BEGIN INFORMATION

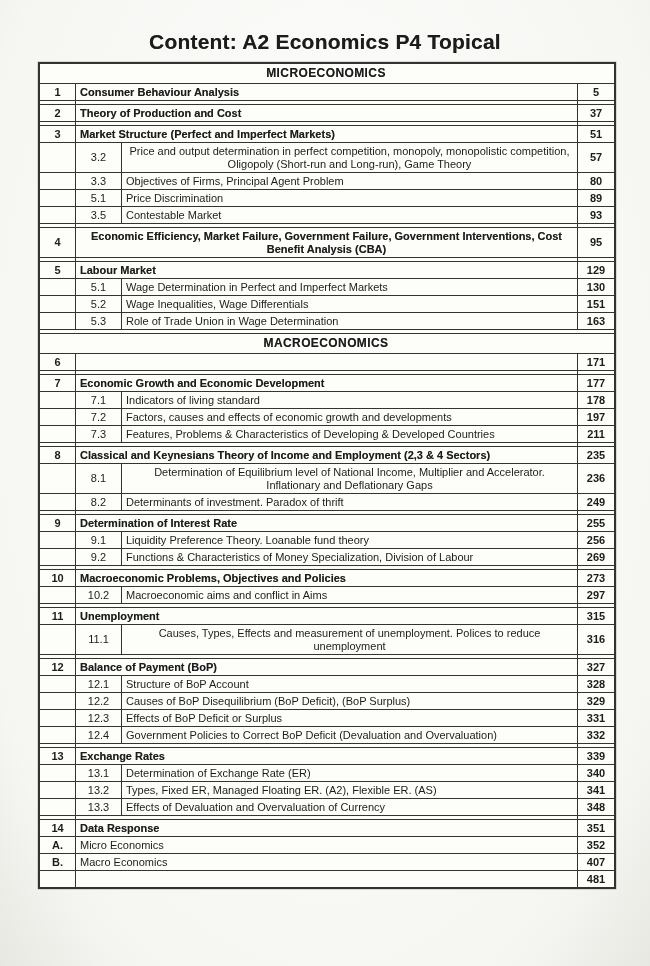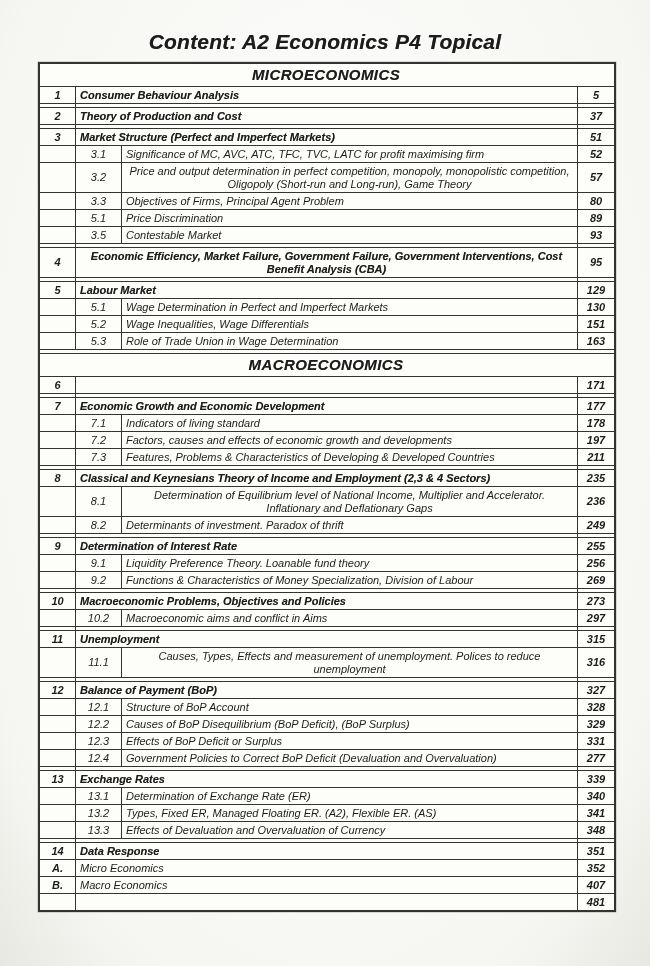"Content: A2 Economics P4 Topical" .page { font-style: italic -> none }
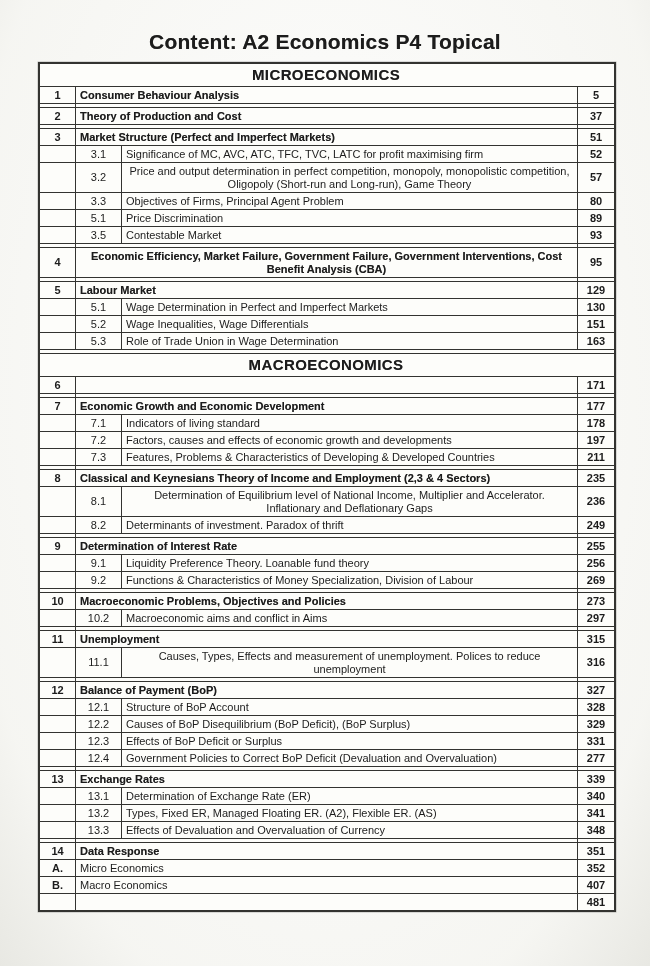"MICROECONOMICS" .sec-header { font-size: 15px -> 12px }
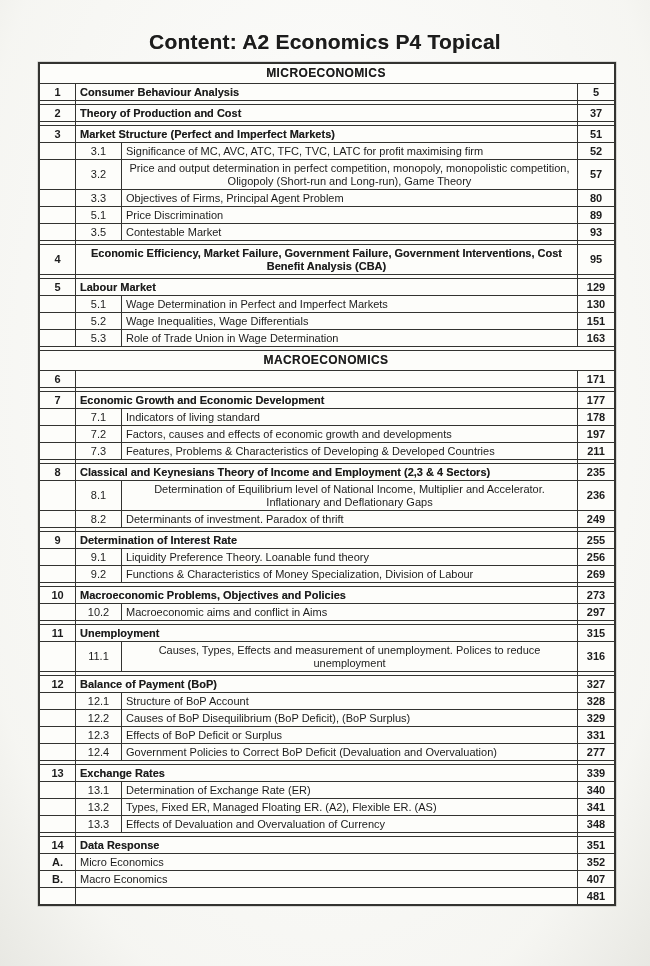"3.1" div.row { html: <div> <div></div> <div>3.1</div> <div>Significance of MC, AVC, ATC, TFC, TVC, LATC for profit maximising firm</div> <div>52</div> </div> -> none }
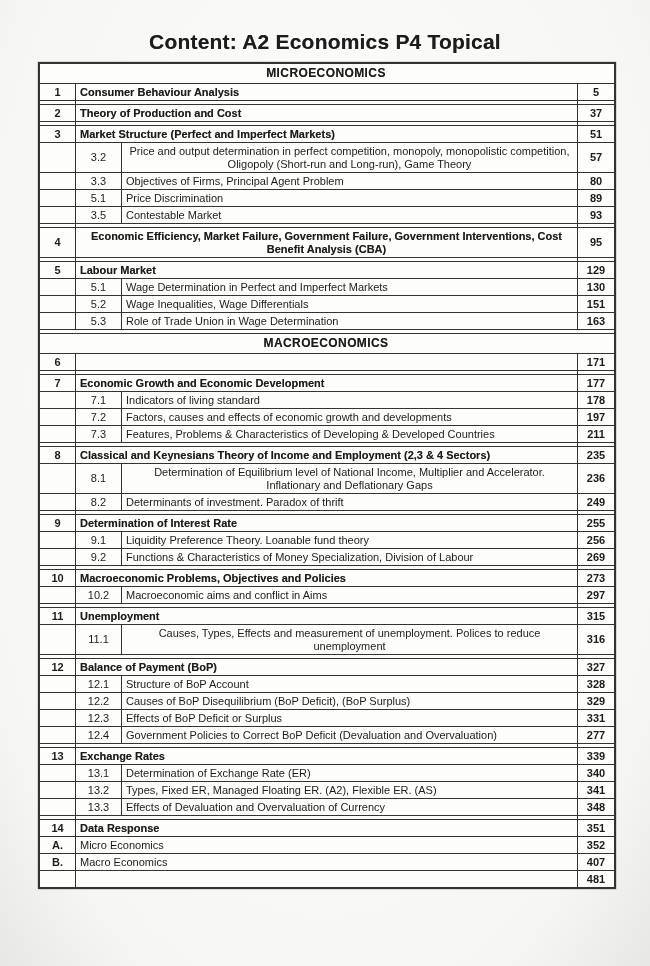"277" div.cell { text: 277 -> 332 }
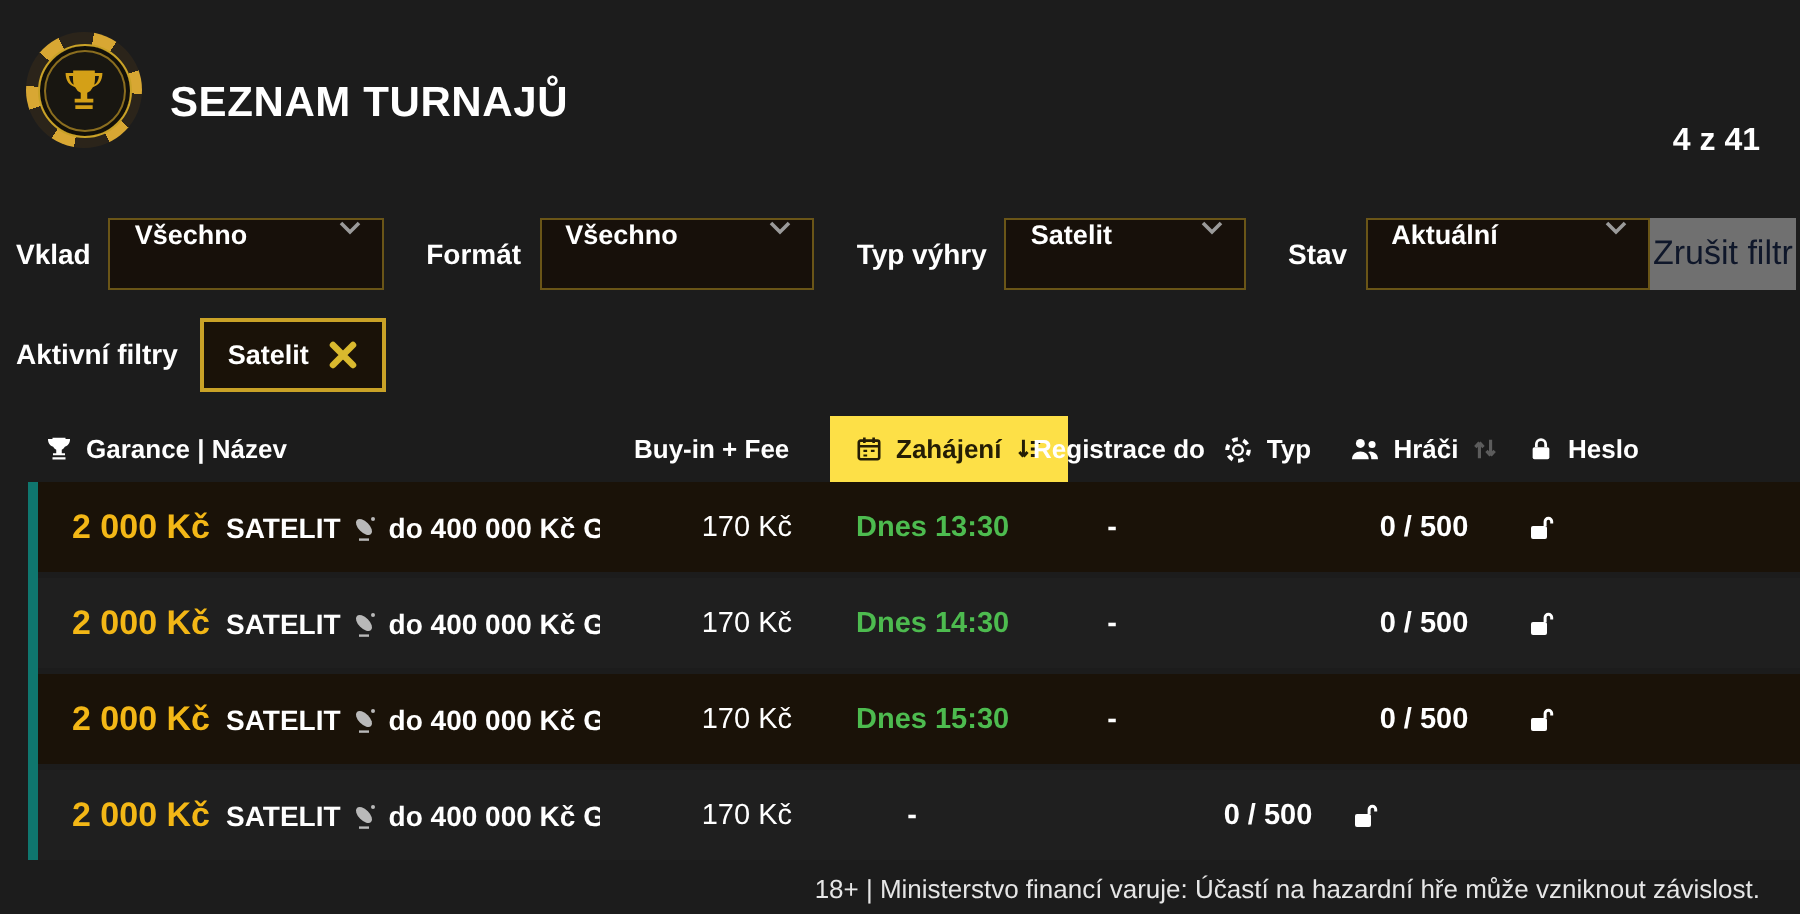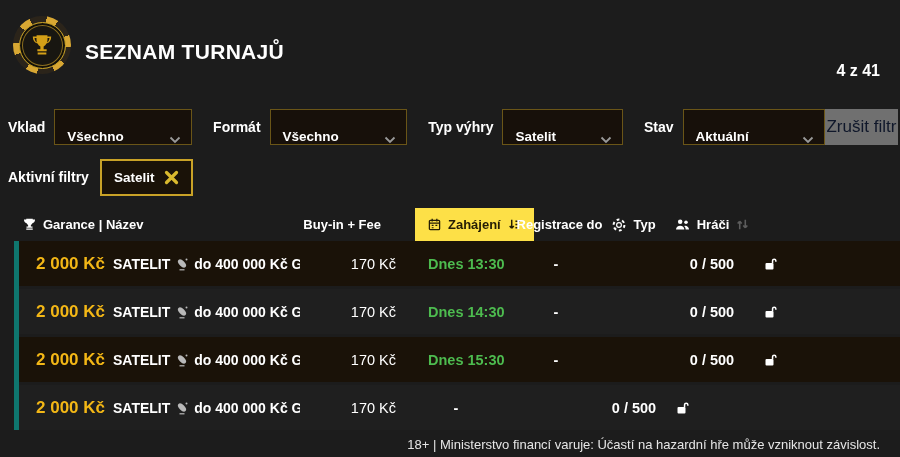"Všechno" .select { align-items: flex-end -> flex-start }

END INFORMATION

REQUEST. Excluding the pictures, restate word for word the lines from the one that holds "text: 277 ->" through the last line of the entries, both ends included.

ANSWER TO THIS TASK.
"277" div.cell { text: 277 -> 332 }
"Všechno" .select { align-items: flex-end -> flex-start }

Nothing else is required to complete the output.